Consigne: Comptez les lignes des données qui contiennent la chaîne « largest », en tenant compte de la casse. Indiquez uniquement ce nombre.

[Quiz sur graphiques]
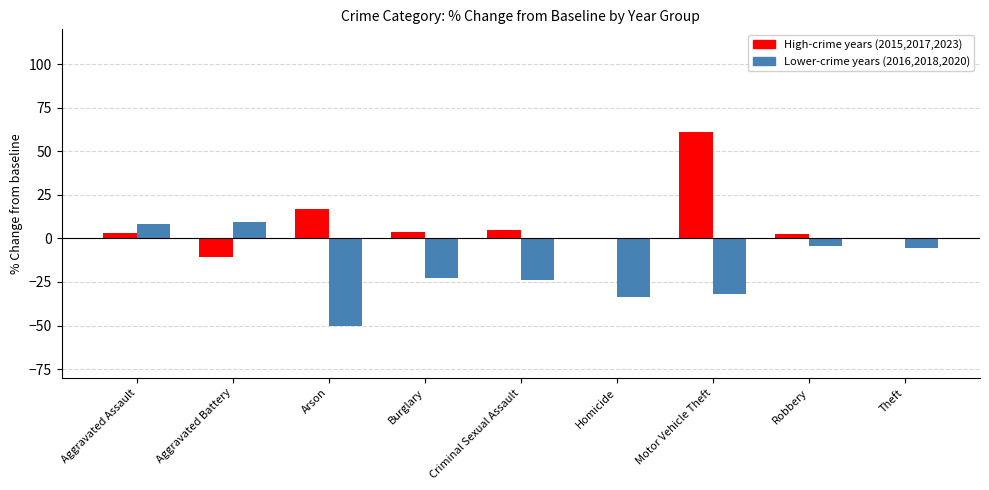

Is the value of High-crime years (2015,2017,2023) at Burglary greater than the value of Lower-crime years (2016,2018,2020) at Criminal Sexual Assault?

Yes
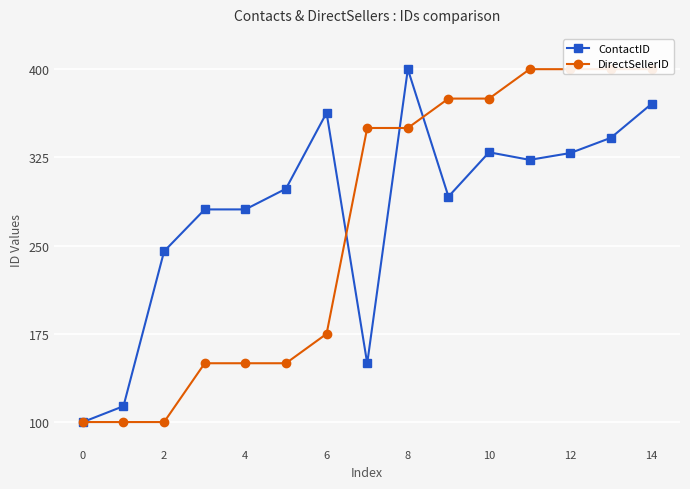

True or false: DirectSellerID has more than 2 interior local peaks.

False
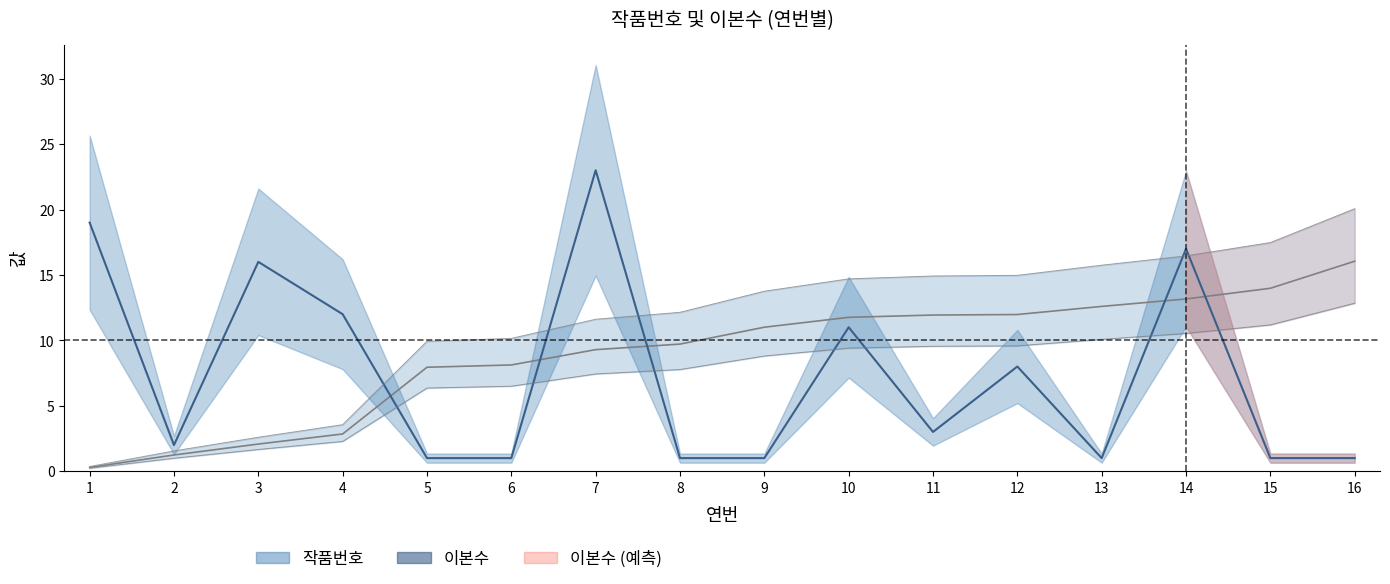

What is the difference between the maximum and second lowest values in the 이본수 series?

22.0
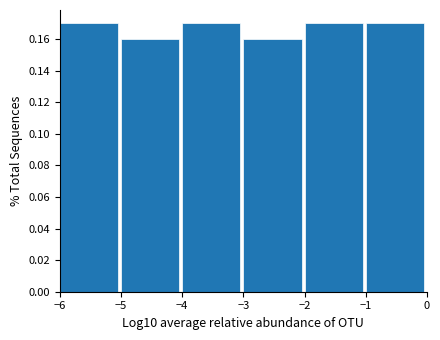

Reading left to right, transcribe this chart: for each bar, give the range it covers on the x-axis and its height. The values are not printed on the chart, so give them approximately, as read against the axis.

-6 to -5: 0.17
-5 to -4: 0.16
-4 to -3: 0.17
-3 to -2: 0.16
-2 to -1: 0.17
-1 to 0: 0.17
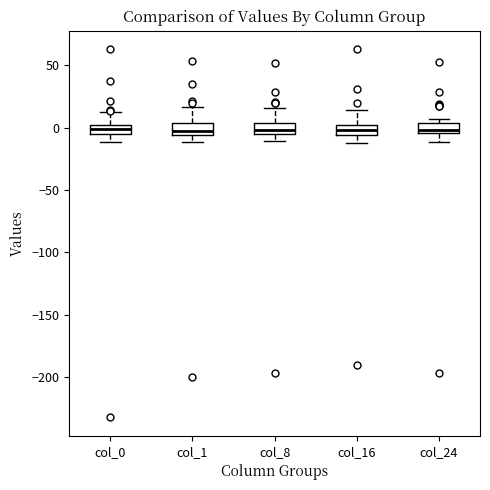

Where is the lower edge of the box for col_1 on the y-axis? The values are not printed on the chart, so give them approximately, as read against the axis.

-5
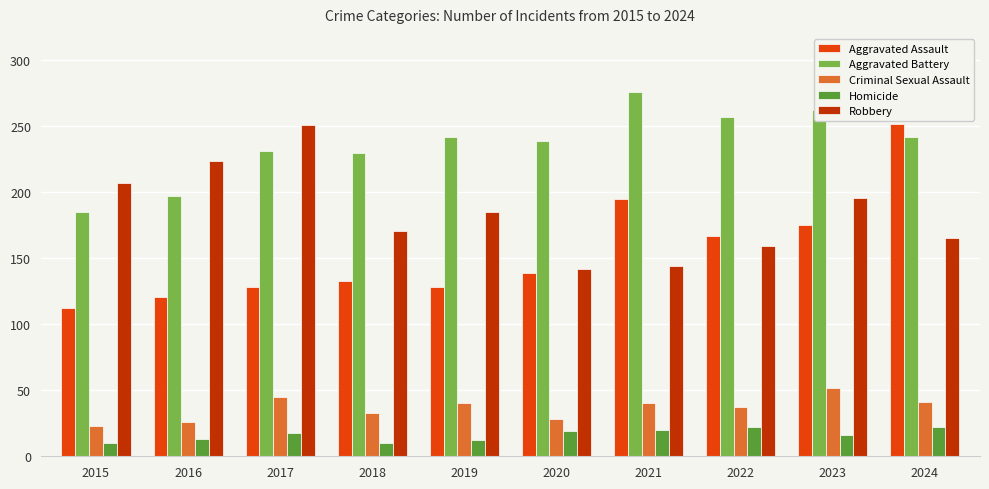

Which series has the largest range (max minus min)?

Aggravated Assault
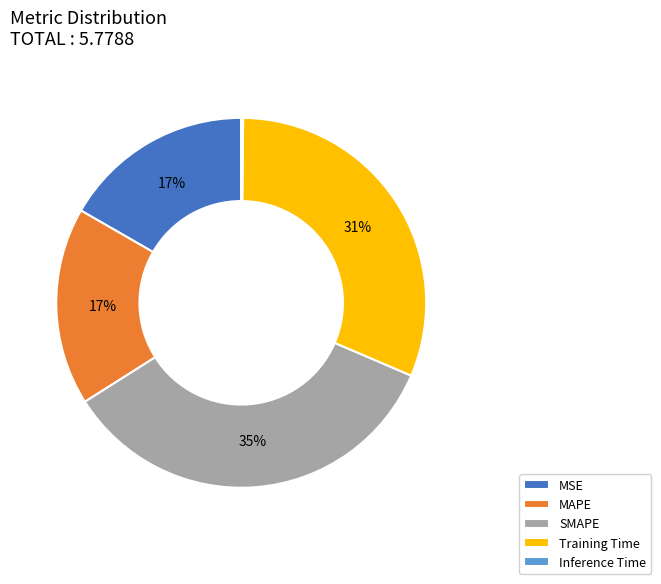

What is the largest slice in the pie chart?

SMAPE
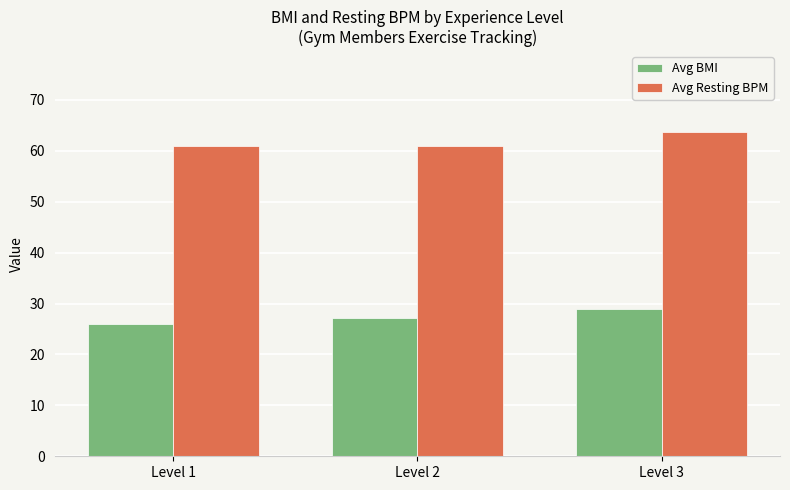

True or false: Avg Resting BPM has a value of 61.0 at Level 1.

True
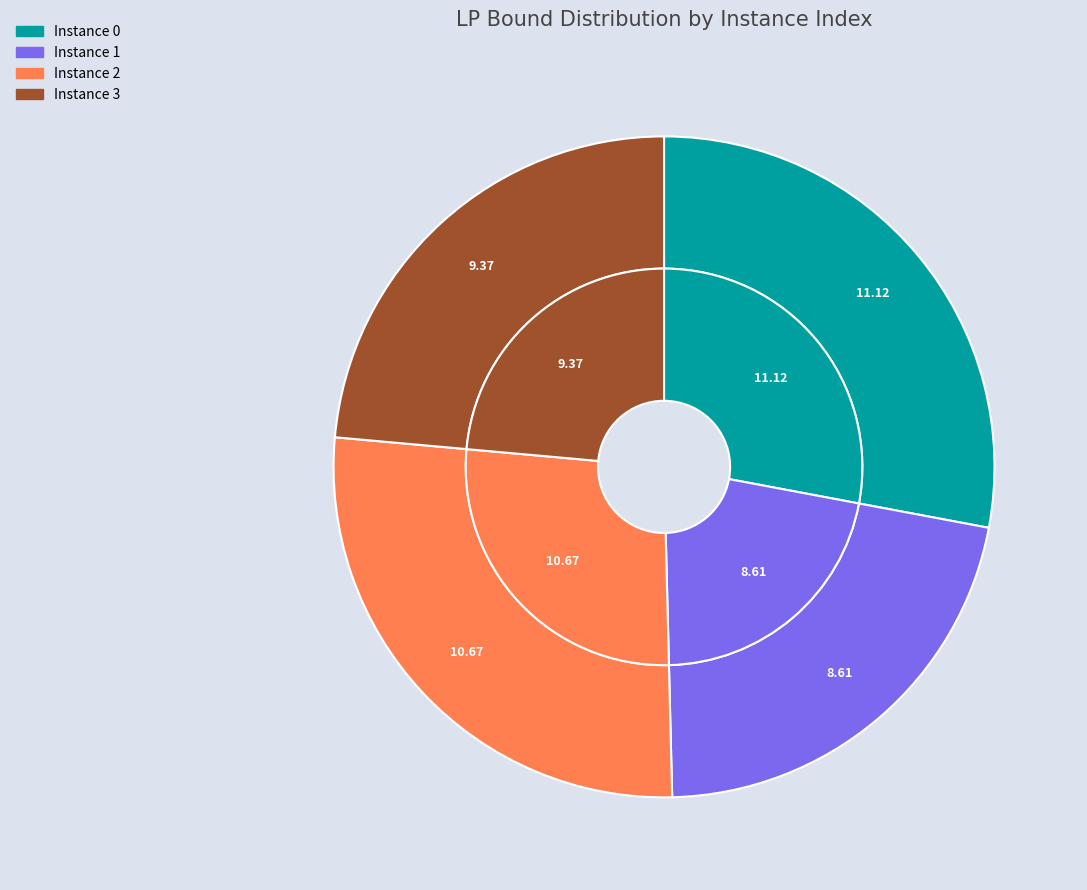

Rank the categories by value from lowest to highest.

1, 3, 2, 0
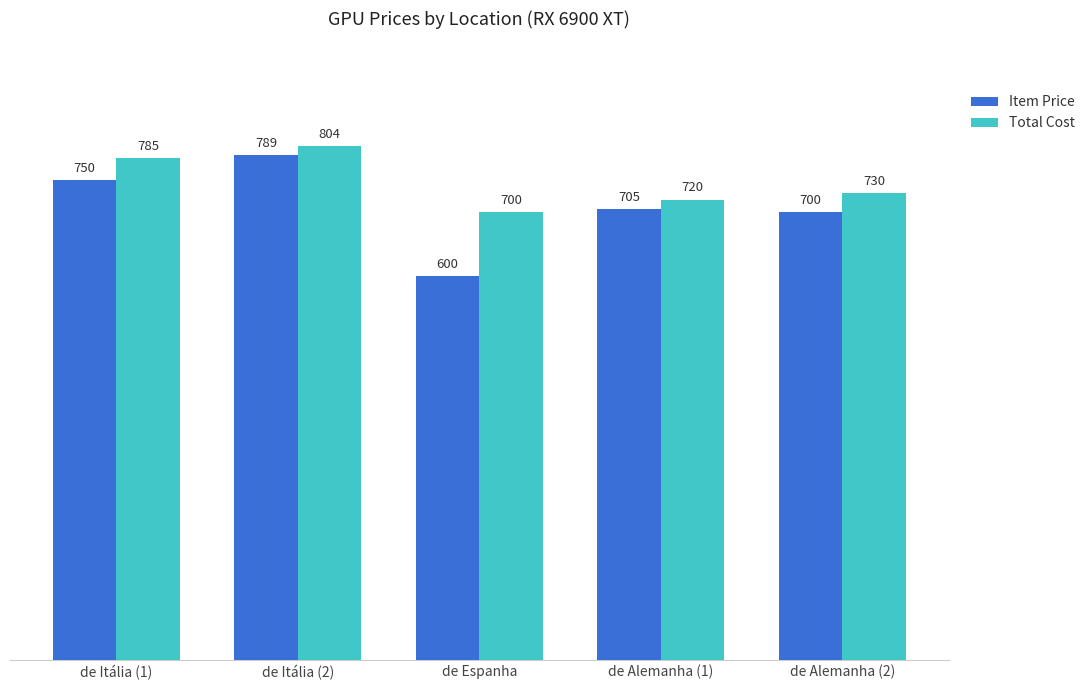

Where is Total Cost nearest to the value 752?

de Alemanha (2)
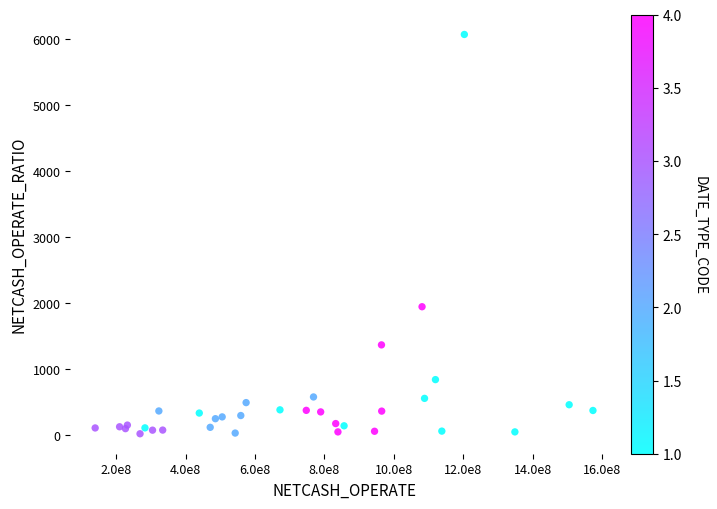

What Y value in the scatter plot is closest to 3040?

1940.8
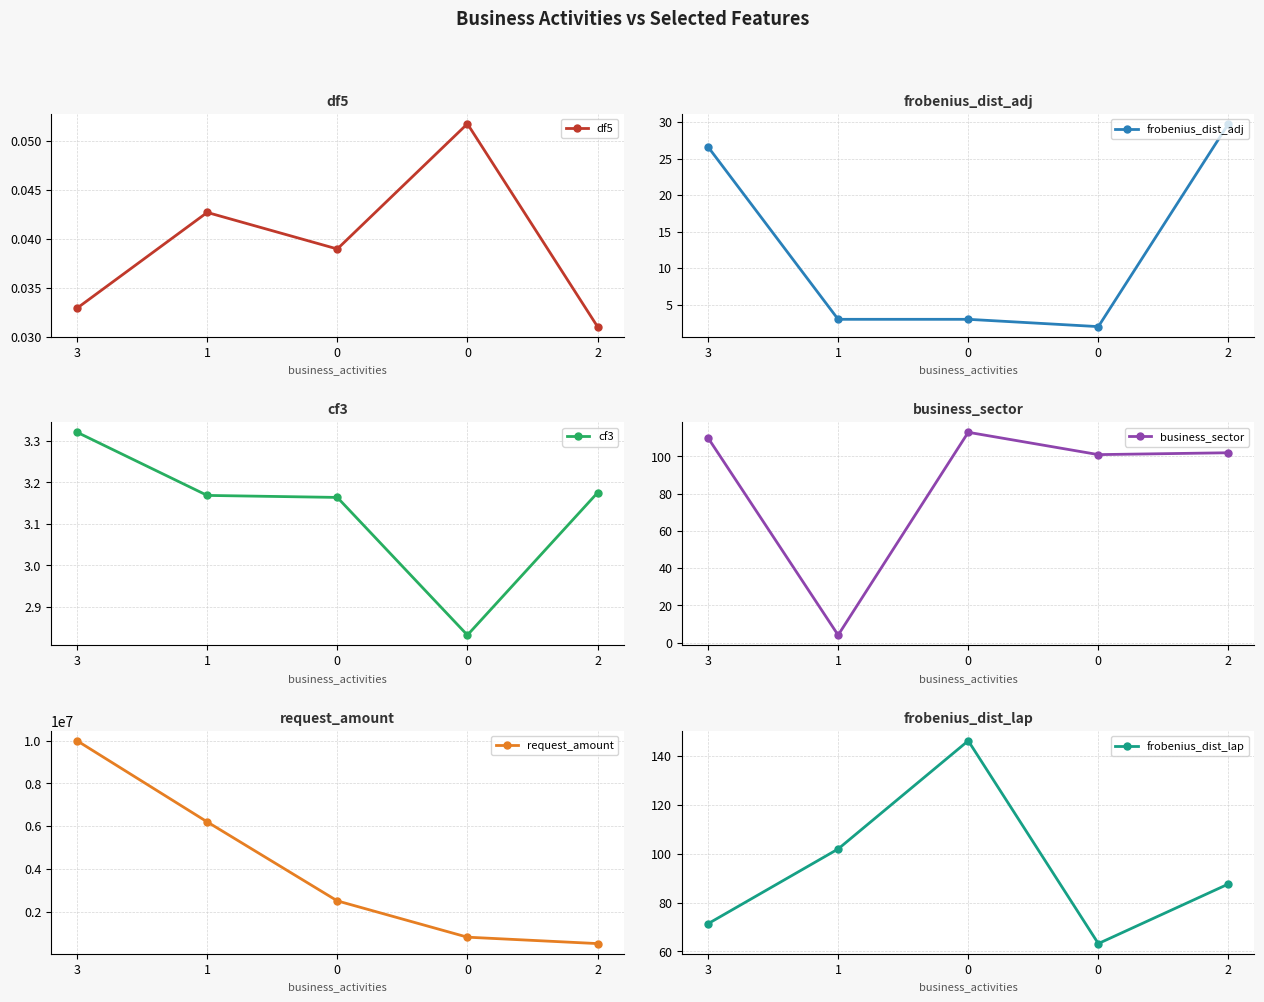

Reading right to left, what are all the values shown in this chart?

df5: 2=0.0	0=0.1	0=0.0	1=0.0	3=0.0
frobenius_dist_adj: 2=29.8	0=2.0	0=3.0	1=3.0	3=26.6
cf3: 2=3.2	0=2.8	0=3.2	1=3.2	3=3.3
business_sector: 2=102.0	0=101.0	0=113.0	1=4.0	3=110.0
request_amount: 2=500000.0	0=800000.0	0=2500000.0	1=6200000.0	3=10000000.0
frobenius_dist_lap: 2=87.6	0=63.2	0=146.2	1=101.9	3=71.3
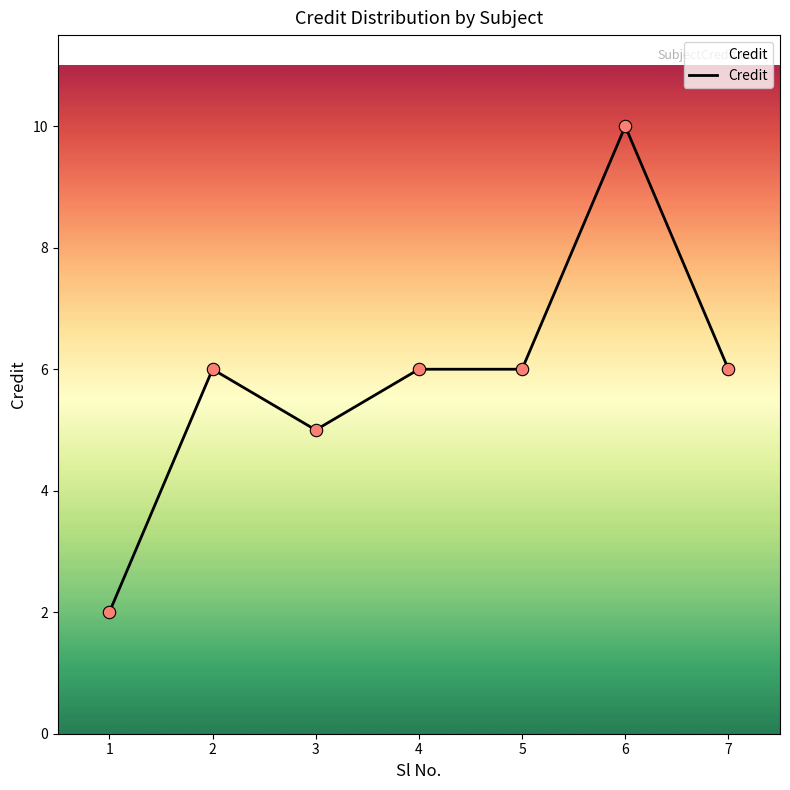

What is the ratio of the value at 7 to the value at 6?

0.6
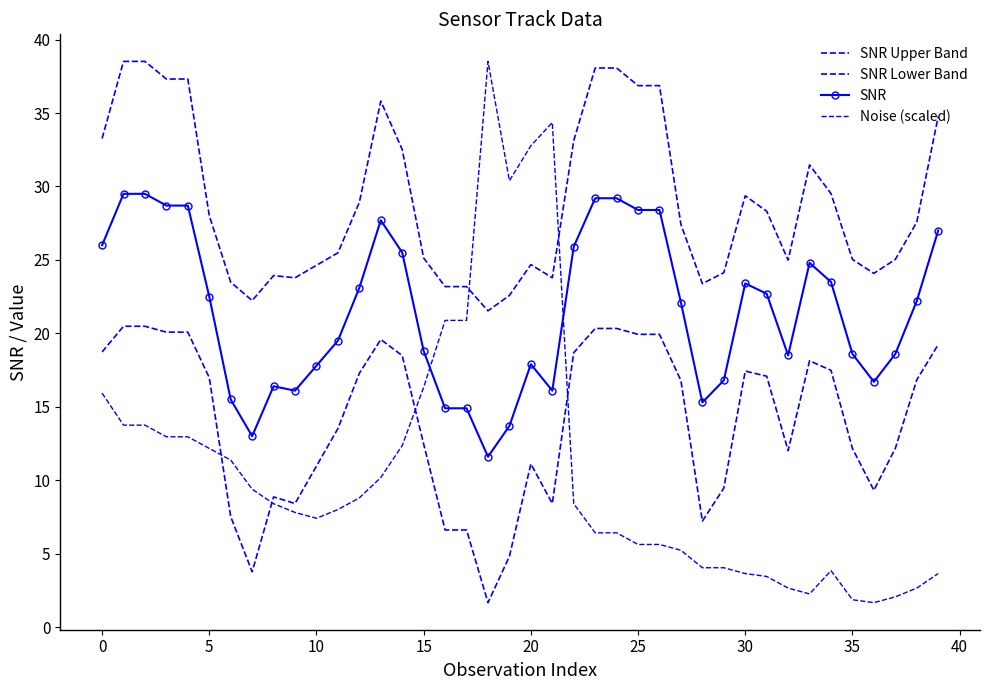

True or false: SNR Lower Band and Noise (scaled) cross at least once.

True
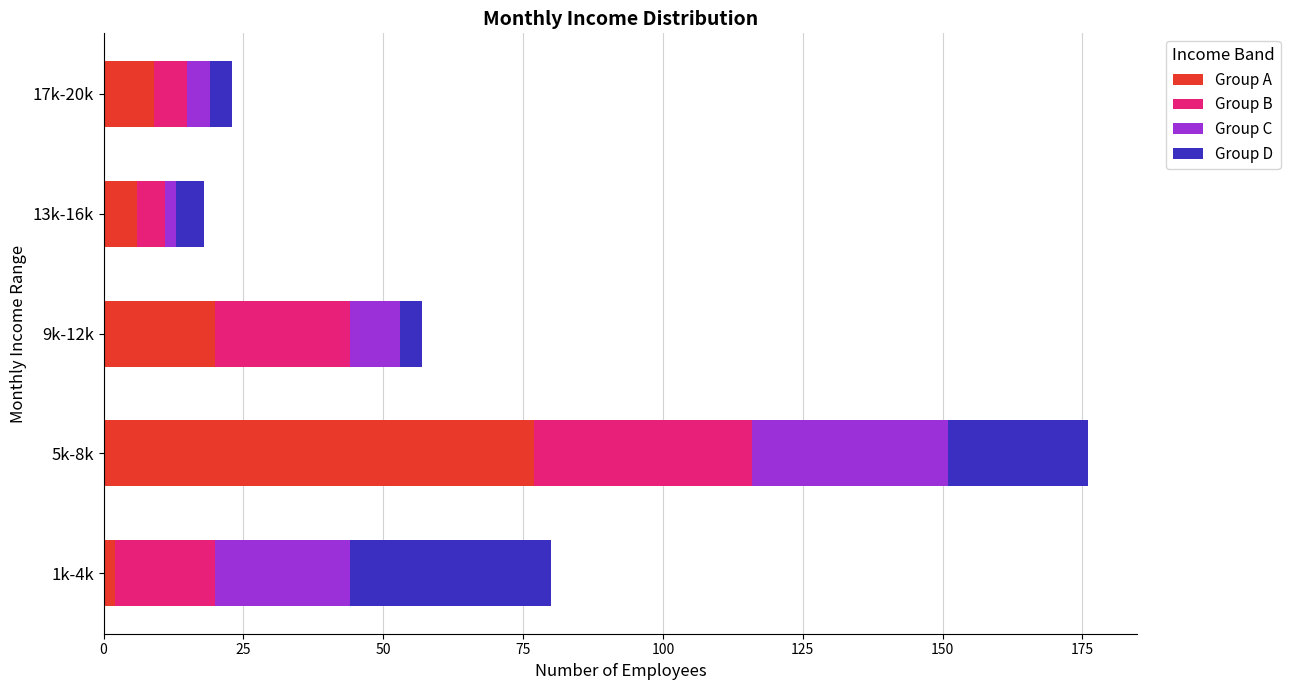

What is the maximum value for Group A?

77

Résultat ci-dessous: 2